Notre journaliste Alain Brunet fait son bilan des 21es FrancoFolies.

Les deux meilleures minutesQuand La Comète, l'inédite de Dédé Fortin, a été dévoilée au spectacle Poussières d'étoiles (en extérieur sur la place des Festivals), on aurait pu découper d'épaisses tranches d'émotion tellement l'atmosphère était chargée.

Les deux pires minutes

Quand, en une seule chanson, la chanteuse du groupe réunionnais Zong (en première partie du Roi Poisson) a parcouru le répertoire entier des clichés de la gestuelle rock.

La révélation

Julien Doré. Bon, j'ai raté Keith Kouna et Bernard Adamus et plein d'autres. Dans ce que j'ai vu et entendu, Le Roi Poisson est la révélation québécoise, mais Julien Doré remporte la palme francofolle. Ce jeune Français est indéniablement pop, il est aussi très rock, n'hésite pas à faire le ventricule gauche de notre Coeur de pirate (jolis duos!), peut grimper jusqu'au balcon pour y faire de remarquables sparages. Un «naturel» des planches, c'est certain. Qui plus est, son groupe peut mettre la pédale à fond et ainsi générer la transe des meilleures soirées. Pour les bonnes raisons, ça marche et marchera à grande échelle.

La fausse bonne idée

Croire que feu Alain Bashung serait honoré mur à mur à travers la programmation. Sauf exception, la dédicace ne s'est pas matérialisée sur scène. Manquait aussi un spectacle-concept...

La meilleure blague

Beau moment d'autodérision quand Gaston Miron, dont on a diffusé des extraits d'interviews pendant le spectacle 12 hommes rapaillés, a confié répondre régulièrement aux deux questions suivantes à cause de sa réputation: «Toi, Miron, tu dois faire de l'argent, non?
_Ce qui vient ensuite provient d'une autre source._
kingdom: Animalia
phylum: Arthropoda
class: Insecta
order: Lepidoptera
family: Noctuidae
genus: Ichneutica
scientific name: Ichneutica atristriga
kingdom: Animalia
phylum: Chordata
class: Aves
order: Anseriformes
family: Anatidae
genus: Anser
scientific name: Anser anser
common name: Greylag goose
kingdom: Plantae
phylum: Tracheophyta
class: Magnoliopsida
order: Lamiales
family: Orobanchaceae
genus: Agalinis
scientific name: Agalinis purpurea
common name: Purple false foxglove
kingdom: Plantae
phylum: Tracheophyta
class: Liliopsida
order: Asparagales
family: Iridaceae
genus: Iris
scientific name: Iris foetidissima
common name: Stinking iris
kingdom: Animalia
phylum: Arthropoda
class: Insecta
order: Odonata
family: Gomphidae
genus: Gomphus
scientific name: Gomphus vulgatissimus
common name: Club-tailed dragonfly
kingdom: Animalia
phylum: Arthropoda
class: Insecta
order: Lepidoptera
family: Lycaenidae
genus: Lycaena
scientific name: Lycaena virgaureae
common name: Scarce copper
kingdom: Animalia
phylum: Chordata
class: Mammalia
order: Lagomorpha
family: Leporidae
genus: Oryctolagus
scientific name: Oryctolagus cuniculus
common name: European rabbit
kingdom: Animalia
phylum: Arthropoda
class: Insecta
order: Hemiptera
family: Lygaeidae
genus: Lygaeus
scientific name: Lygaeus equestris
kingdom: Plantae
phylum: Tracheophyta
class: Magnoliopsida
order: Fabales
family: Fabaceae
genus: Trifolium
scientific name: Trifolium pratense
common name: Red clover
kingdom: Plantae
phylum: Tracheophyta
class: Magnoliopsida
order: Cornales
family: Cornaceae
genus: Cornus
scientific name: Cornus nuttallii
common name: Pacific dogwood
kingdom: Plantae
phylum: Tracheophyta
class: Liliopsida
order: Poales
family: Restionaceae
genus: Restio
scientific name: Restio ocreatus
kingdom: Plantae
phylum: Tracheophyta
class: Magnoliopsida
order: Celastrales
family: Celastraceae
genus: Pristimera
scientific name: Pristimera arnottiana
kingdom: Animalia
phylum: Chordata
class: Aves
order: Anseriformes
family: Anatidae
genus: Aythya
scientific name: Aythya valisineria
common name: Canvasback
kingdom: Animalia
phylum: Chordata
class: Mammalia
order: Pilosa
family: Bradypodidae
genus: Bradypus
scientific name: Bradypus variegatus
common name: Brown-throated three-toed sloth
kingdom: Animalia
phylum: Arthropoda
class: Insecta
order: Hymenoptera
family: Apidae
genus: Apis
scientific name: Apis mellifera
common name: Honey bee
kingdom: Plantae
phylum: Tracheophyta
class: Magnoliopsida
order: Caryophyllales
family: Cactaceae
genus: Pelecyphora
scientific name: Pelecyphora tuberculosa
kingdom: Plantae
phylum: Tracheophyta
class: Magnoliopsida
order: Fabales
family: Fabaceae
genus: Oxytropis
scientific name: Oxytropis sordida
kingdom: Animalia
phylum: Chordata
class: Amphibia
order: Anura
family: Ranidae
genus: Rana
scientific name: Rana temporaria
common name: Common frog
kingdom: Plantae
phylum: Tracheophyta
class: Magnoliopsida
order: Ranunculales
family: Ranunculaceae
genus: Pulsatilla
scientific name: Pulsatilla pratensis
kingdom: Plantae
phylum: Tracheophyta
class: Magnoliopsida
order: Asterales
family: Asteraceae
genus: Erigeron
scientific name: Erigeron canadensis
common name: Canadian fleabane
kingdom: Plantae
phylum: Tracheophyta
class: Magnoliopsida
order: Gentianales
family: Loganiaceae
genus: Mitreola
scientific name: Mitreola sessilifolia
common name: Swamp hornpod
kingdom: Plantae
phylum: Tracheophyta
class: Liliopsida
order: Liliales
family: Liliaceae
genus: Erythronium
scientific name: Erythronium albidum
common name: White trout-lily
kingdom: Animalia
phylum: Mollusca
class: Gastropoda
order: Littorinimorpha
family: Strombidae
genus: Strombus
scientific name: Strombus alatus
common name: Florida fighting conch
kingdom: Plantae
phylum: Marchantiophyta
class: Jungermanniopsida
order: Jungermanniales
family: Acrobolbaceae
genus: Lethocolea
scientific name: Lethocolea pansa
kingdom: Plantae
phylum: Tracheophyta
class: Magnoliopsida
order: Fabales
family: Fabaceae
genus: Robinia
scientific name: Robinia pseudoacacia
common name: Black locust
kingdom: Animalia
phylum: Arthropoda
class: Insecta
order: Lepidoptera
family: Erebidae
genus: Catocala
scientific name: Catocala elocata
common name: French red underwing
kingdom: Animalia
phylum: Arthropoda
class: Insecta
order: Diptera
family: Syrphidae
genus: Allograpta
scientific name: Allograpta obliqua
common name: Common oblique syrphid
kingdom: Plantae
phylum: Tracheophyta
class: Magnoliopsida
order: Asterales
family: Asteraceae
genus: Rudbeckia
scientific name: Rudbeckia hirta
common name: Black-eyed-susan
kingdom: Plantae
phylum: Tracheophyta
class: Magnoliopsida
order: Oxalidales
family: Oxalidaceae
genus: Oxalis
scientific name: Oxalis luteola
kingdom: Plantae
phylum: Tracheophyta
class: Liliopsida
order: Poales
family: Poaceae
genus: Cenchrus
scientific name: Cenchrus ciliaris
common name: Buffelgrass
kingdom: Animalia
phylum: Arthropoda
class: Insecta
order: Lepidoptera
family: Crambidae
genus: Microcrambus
Tu dois aussi avoir les femmes que tu désires?» Et le poète de répondre, sourire en coin: «Je n'ai ni l'un ni l'autre.»

En résumé

Le partage des tâches journalistiques étant ce qu'il est, je n'ai pas reçu de grande claque aux Francos... jusqu'à samedi. Alors là... Un «orchestre de chambre d'attitude rock» a transcendé ce qu'on avait pu apprécier de ces 12 chanteurs rapaillés par la poésie de Miron. Ça aurait pu être un enchaînement d'interprétations, un événement vécu dans le respect, sans plus. En ce qui me concerne, ce fut un moment d'anthologie. Ce à quoi avaient pensé Gilles Bélanger et Louis-Jean Cormier nous a menés à une exploration insoupçonnée, incontestablement magnifique. Grande substance poétique pour matière première, musiques créatives, audacieuses et accessibles, arrangements fins, instrumentation singulière, toujours cette intention de sobriété, toujours ce caractère collectif et multigénérationnel, ce casting idéal. Jusqu'à 17 artistes sur scène, tous au service d'une oeuvre ancrée dans l'imaginaire québécois. Chapeau.